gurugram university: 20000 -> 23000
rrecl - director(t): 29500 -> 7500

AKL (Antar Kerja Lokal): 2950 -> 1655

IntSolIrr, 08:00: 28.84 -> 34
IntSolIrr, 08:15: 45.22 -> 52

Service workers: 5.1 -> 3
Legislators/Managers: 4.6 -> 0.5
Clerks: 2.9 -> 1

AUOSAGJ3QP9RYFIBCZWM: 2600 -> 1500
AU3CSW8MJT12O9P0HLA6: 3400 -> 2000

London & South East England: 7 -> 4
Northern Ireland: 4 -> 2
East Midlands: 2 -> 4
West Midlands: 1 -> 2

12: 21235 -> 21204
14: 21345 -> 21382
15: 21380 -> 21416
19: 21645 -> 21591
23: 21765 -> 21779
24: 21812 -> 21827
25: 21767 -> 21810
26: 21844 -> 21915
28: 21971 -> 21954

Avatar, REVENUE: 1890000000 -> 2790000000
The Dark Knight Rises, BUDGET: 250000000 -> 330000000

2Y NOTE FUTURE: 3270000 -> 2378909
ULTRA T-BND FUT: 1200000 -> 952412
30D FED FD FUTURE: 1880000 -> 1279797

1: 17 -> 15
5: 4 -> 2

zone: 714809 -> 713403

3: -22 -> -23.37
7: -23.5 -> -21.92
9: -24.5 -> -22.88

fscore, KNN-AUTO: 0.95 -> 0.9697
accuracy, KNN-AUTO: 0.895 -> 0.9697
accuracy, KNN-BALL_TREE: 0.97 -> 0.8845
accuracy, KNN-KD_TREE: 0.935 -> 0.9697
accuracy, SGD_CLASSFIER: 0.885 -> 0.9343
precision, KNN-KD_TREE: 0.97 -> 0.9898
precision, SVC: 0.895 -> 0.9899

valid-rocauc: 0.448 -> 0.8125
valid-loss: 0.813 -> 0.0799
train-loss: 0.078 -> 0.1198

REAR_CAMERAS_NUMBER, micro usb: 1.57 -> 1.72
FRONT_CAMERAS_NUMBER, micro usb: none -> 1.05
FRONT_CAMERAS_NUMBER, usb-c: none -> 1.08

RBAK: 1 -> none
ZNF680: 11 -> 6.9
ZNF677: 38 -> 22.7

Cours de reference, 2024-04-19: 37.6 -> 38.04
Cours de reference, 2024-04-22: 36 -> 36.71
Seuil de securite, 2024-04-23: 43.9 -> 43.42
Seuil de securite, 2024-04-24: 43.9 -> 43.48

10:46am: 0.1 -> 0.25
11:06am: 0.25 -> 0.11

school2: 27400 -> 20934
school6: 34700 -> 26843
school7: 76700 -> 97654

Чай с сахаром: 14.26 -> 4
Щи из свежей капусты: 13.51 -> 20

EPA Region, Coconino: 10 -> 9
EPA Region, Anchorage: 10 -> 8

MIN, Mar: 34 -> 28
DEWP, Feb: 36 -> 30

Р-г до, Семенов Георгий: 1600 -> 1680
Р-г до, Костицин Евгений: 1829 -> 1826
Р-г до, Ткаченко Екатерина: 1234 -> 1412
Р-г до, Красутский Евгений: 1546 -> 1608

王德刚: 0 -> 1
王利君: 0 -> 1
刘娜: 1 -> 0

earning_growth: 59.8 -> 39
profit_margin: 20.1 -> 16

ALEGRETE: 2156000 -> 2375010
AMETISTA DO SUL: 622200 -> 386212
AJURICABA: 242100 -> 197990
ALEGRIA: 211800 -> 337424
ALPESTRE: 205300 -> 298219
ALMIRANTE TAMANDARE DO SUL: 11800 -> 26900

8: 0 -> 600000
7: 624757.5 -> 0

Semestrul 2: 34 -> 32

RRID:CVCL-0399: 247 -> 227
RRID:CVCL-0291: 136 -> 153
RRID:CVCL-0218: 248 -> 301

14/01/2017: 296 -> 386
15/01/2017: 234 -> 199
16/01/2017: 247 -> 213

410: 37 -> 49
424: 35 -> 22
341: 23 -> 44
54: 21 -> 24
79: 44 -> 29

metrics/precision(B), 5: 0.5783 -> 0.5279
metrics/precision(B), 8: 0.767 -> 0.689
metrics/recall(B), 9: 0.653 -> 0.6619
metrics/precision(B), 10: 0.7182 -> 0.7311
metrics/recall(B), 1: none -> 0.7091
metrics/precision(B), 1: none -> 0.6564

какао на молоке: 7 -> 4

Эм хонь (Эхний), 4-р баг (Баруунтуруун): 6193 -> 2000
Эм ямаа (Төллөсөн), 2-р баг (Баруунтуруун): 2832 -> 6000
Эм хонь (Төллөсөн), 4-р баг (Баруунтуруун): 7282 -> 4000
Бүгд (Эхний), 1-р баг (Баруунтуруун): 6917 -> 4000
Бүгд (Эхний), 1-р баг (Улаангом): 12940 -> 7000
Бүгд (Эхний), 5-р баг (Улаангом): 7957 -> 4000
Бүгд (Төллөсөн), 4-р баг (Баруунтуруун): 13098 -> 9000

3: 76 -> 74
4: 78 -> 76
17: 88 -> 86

◆ Exercise
Look for the word "Улаангом" in every line of the records. State how many lines contain it, and write only the number.

◆ Response area
2